Rates and Prices Through The AgesRates Through The Ages From 1968 to 1980

In 1968, the mortgage rates were 8.5% but they went down to 7% the following year. Homeowners could buy a home that was 15% to 20% larger home with the same mortgage if they could find someone to assume the payments. Federal Housing Administration and Veteran Affairs mortgages were very popular in certain price ranges and they allowed buyers to assume the mortgage regardless of the credit. Therefore, if you could get someone to take over your payments, you were free to qualify for another mortgage.

Rates From 1981 to 1999
In 1981, mortgage rates reached a whopping 18.63%. A quarter of a million dollars of mortgage had a monthly principal and interest payment of nearly four thousand dollars.

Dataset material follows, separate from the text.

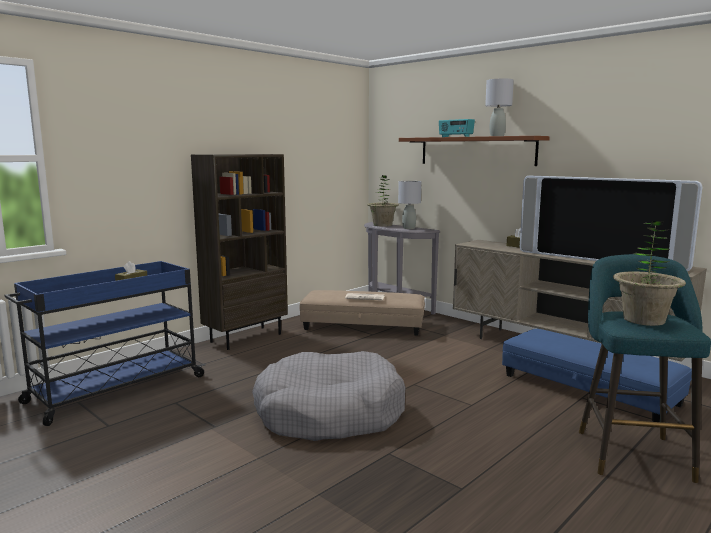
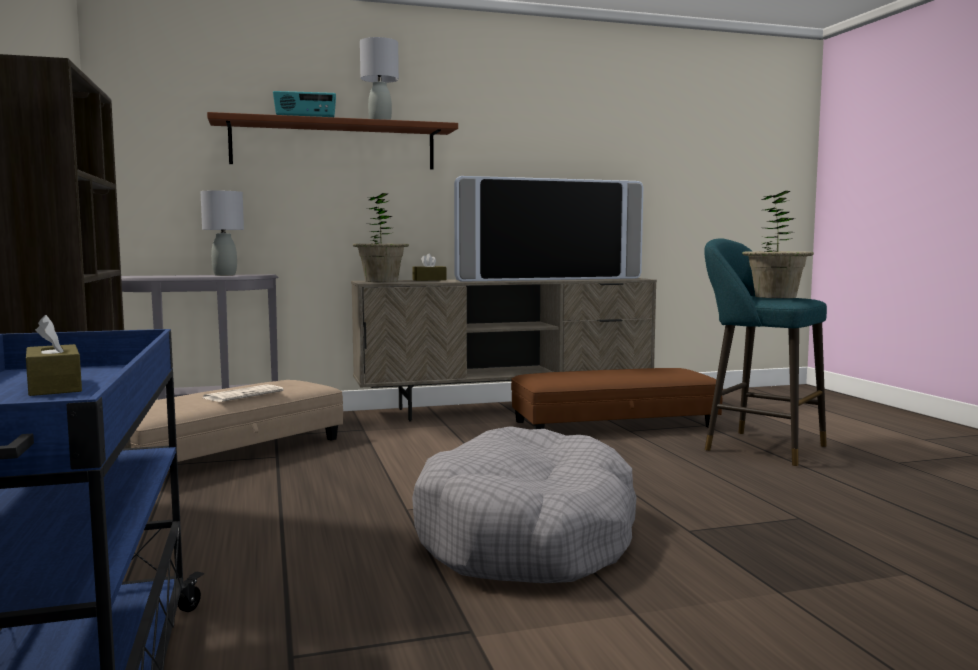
camera: 60 degrees left, 5 degrees down
potted plant [367,175,399,227] -> potted plant moved to [353,193,409,282]
blue ottoman [502,329,692,422] -> brown ottoman [511,368,723,429]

As crazy as that rate sounds, people were still buying homes; they were good investments. Four years later, the rates were going down but they were still over 12%.

The monthly payment from our previous example would now be twenty-five hundred. Home owners happy to be paying only two thirds what they had to pay a few years earlier and that was a good thing. Fast forward to late 1991 when the rates went below 9%—that same payment was down to two thousand dollars a month.

Rates in the 21st Century
Rates during this time were 8.15% and that made the payment of a quarter of a million dollars of mortgage less than two thousand dollars a month. Rates were even lower in 2008 at 6.04%. By 2009, mortgage rates had fallen below 5%. The lowest mortgage rate was 3.31% on November 2012 with a payment one thousand dollars via our previous example.

As you can see, rates fluctuate and most of the experts are expecting rates to be above 5% by the end of this year. Rates have been historically low for a long period but will probably continue to go up. Based on history, even 8% would be an excellent rate for home owners. Until it reaches that point again, everything lower is a bargain.